Wheat harvest continues to show high yields and test weights in central, northern and Northwest Oklahoma as it nears completion.
Favorable weather has kept the harvest quick and relatively easy for producers as the state reaches 90% completion.
Mike Schulte, Oklahoma Wheat Commission executive director, said it has been one of the fastest harvests the state has seen in a long time.
“Given everything that is going on with (COVID-19) and those issues, it has just been one less thing that producers haven’t had to stress about,” Schulte said. “It has been kind of nice.”
Test weights in Northwest Oklahoma continue to impress with averages around 62 to 64 pounds per bushel. Normal test weight is 60 pounds per bushel.
Areas north and west of Enid are showing test weights around 64 pounds per bushel.
“We have had some incredible test weights as high as 66 and 67 pounds (per bushel),” Schulte said. “I have talked to a lot of producers in the state, and we have always had 63 and 64 pounds, but to have a 66 or 67, that’s kind of unheard of.”
Enterprise Grain President Brady Sidwell said the test weights this year have been “phenomenal.”
Yields have continued to be great as well, averaging from 45 to 65 bushels per acre.
However, your outlook on the harvest depends on what region you are in, Schulte said.
Due to a late freeze in south central and southwest Oklahoma April 15, those producer’s crops have not fared as well as the northern area of the state.
“Central and northern Oklahoma probably are going to have one of the best crops that they have had in a long time,” Schulte said. “But if you are in south central and southwest Oklahoma it is probably going to be one of the worst crops that you have had in history.”
Statewide, due to how the freeze impacted the southern part of the Oklahoma harvest and the loss of crops in the Panhandle and other areas of the state, this will be an average year for Oklahoma’s wheat harvest overall, he said.
Protein percentages in the wheat continue to be a concern for producers.
Protein numbers are ranging from about 8% to 15.5%, Schulte said.
Mills and bakeries typically look for about 12% protein, and factor in the size of the kernel. Kernel sizes have been good in Oklahoma due to high test weights.

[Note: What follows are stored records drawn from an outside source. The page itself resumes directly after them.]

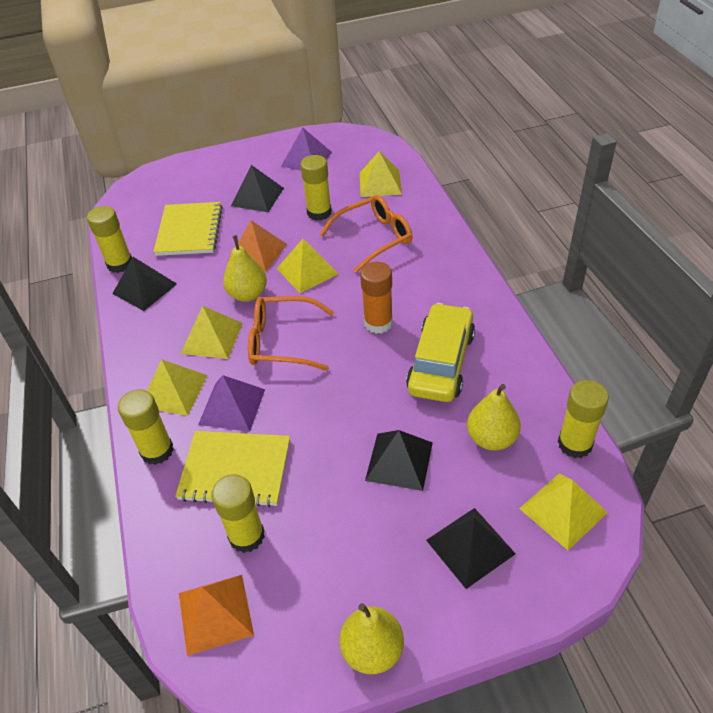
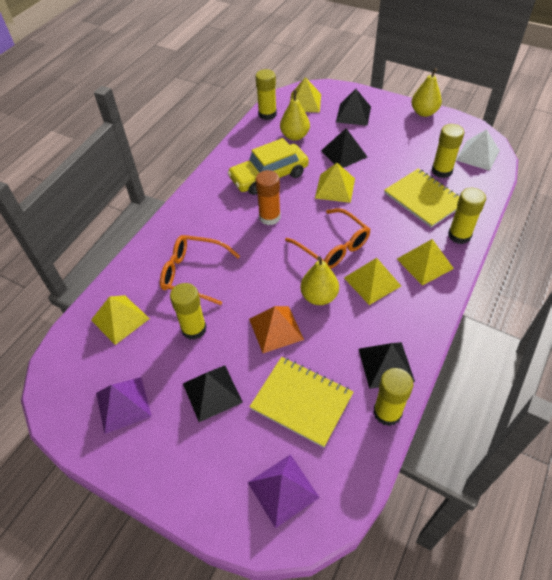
camera: 135 degrees left, 5 degrees up
(189, 231) = (301, 402): yellow notebook -> yellow notebook turned 75 degrees clockwise
(215, 614) = (478, 155): orange pyramid -> white pyramid
(232, 406) = (398, 230): purple pyramid -> purple pyramid (283, 490)
(307, 271) = (263, 283): yellow pyramid -> yellow pyramid (335, 188)

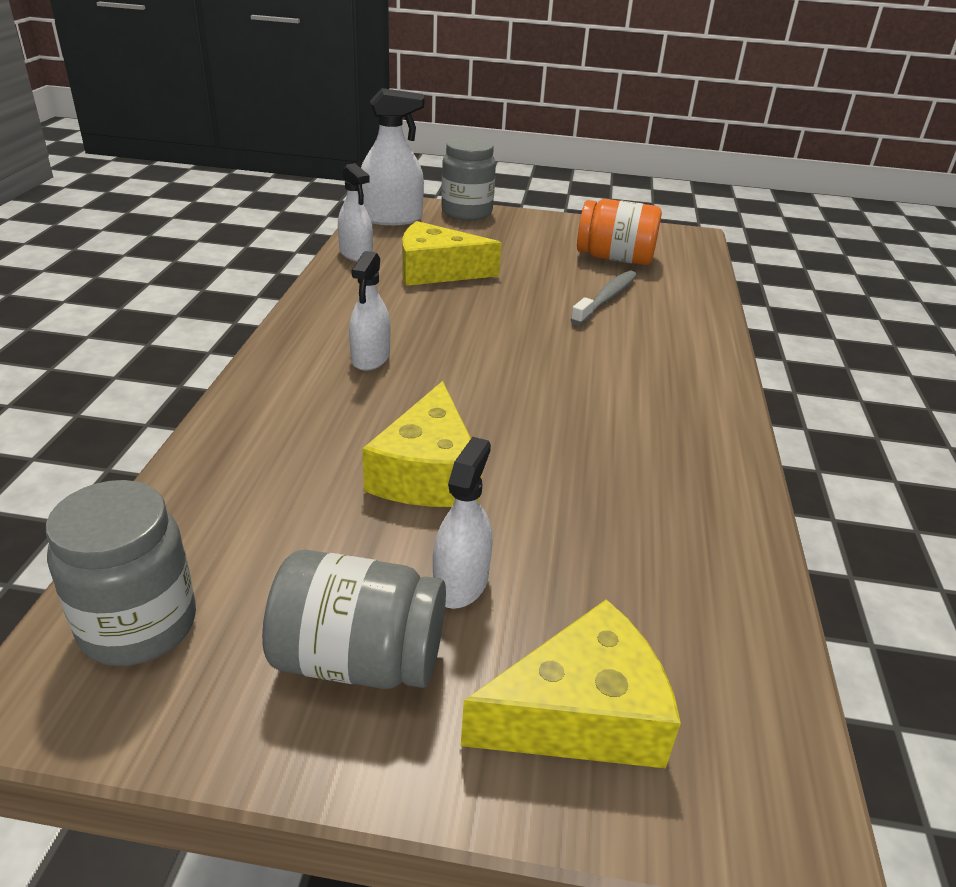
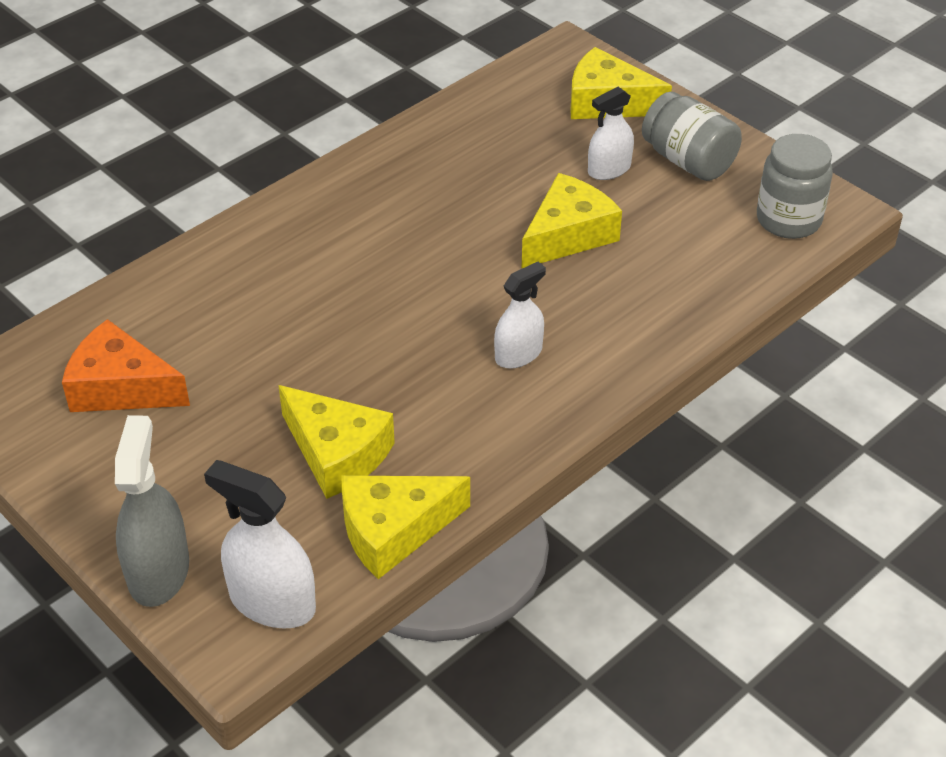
camera: 140 degrees left, 10 degrees up
(356, 254) = (393, 531): white spray bottle -> yellow cheese
(466, 212) = (158, 571): grey jar -> grey spray bottle
(606, 299) = (224, 332): grey toothbrush -> none
(615, 258) = (120, 387): orange jar -> orange cheese

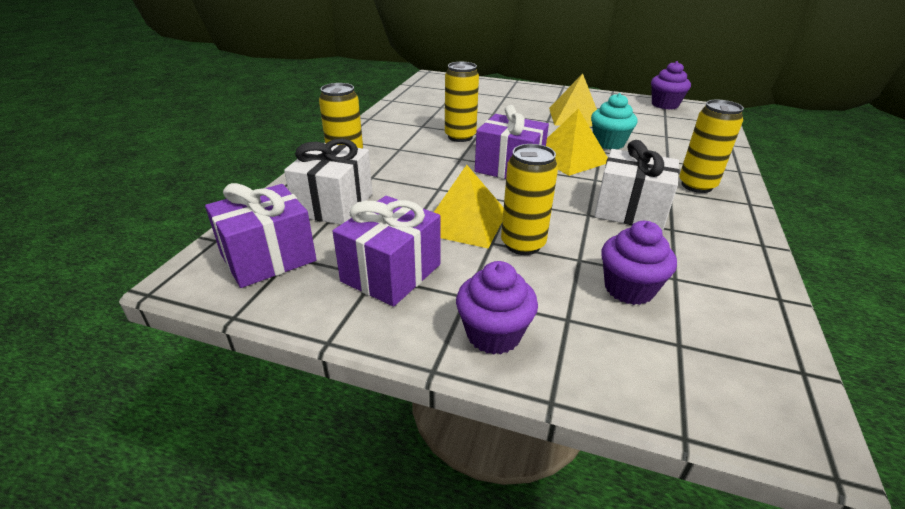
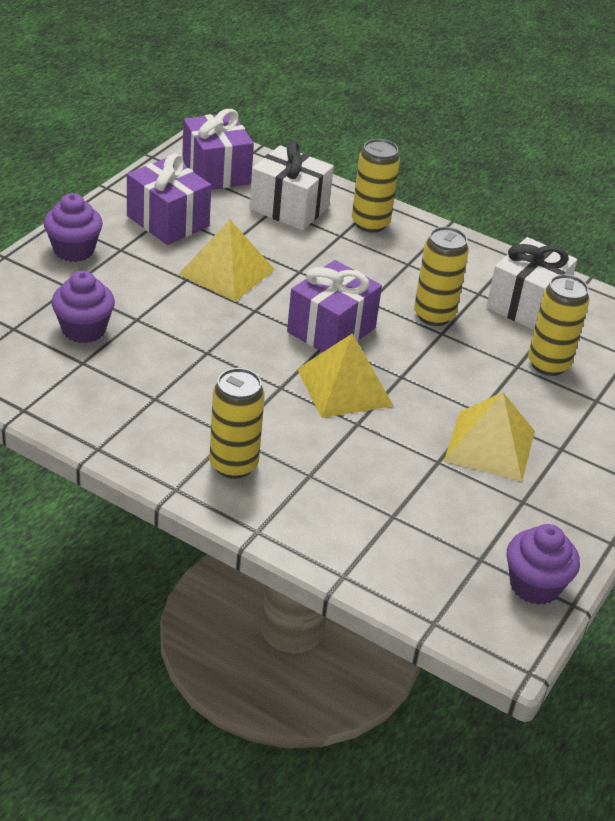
camera: 100 degrees right, 5 degrees up
(522, 244) = (174, 294): yellow can -> yellow can (548, 364)
(608, 143) = (381, 441): turquoise cupcake -> none
(630, 210) = (201, 384): white gift -> white gift (526, 304)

“I would say it has been a really good (harvest) actually, other than protein,” Sidwell said. “Definitely, test weight and yield-wise things have been good, but proteins are a big component of quality and protein, on average, I would say has been lower.”
Schulte still is hoping the protein average in Oklahoma will be around 11%.
Even if Oklahoma meets its 11% protein goal, Schulte is expecting challenges in the wheat market, especially when it comes to exporting.
“We certainly have had our challenges the last two years when it comes to working into the export market,” Schulte said. “We had lost a lot of our market in the far east because we did not have trade agreements in place. However, in March, based on trade agreements that we are solving with China, we have seen export shipments moving now to the far East, and we know that they are interested in our product.”
However, there has been a 3% to 4% increase in domestic flour use since March. COVID-19 has forced more Americans to cook from home and avoid going out to eat, which is causing the wheat industry to see increases in flour sales similar to what would be seen during the holiday season.
“It is certainly challenging times right now trying to get things to market,” Schulte said. “But, we are hopeful that we will see better prices later in the year.”